> **Questions on the material**
A. According to the EveryNow preface, in what month and year did a portal to life's glory open to the writer?
B. Translate this sentence from the EveryNow preface into Spanish: "Some time passed before I discovered that I was experiencing an epiphany, a heart opening."
C. List every tradition or school of thought that the EveryNow preface names as a source of the structures behind its writings.

> **Excerpt provided**

◇ ◇ ◇

I am just this guy with his blog and the delicious sense of being on fire with love flames that burn, burn, and consume nothing. I am not about promotion. I am about sharing at high visibility with maximum openness.

I hope my readers will be motivated to read on, when they strongly feel that life in any formulation or format is worth continuing to live and enjoy EveryNow

~ Love is present EveryNow

AUTHOR’S PREFACE TO EVERYNOW

PETER PILLEY REFLECTS ON EVERYNOW

EveryNow author

A portal to life’s glory opened to me in an unexpected and brilliant burst of inception in February 2013. It engulfed me, Peter Pilley, and straight away began to transform me. Some time passed before I discovered that I was experiencing an epiphany, a heart opening.

This wash of unknown emotions and revelations was so utterly new, when I tried to open my mouth to talk about this state of grace, I could not find the words in English! Slowly, I came to realise what had opened would forever remain open.

EveryNow speaks for itself. I write about the cultivation of a belief system linked to my personal view of the world I live in, in relation to the most sacred centre of my integrity. The belief systems my writings rely on and navigate by come from never-ending sources of ancient established spirituality. I hardly know what labels apply. The structures owe their existence to Zen, Taoism, Apophatic Mysticism, and to good old Powers of Positive Thinking, amongst others.

◇ ◇ ◇

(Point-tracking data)
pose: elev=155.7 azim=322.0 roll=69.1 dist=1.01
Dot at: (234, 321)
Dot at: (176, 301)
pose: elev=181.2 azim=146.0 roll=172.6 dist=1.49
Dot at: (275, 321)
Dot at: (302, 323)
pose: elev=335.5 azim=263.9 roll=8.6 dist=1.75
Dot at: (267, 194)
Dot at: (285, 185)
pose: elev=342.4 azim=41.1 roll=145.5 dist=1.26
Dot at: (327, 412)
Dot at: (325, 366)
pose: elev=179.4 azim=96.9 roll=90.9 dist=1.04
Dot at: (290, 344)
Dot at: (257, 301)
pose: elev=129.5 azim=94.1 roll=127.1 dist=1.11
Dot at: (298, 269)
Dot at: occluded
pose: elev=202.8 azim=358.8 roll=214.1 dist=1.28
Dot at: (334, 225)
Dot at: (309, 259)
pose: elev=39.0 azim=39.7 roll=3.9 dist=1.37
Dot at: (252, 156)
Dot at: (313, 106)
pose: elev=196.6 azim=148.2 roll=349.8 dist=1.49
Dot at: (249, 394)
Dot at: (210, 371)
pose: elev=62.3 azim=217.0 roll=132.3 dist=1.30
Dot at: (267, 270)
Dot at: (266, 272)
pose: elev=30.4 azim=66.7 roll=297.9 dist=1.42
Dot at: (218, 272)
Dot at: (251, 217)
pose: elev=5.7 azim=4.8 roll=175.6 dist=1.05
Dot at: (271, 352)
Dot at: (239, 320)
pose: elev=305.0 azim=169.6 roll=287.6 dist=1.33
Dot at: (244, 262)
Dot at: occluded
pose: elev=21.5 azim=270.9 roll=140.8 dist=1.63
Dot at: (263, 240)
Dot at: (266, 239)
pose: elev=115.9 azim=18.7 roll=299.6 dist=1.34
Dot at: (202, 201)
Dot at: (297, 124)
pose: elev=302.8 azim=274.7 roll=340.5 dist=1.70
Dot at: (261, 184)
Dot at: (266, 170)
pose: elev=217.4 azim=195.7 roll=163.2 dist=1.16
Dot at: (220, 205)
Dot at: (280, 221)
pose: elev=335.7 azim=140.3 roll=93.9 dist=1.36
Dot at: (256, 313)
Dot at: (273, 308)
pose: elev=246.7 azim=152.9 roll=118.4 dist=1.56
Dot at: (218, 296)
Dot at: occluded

◇ ◇ ◇

> **Answer set**
A. February 2013

B. Pasó algún tiempo antes de que descubriera que estaba experimentando una epifanía, una apertura del corazón.

C.
Zen
Taoism
Apophatic Mysticism
Powers of Positive Thinking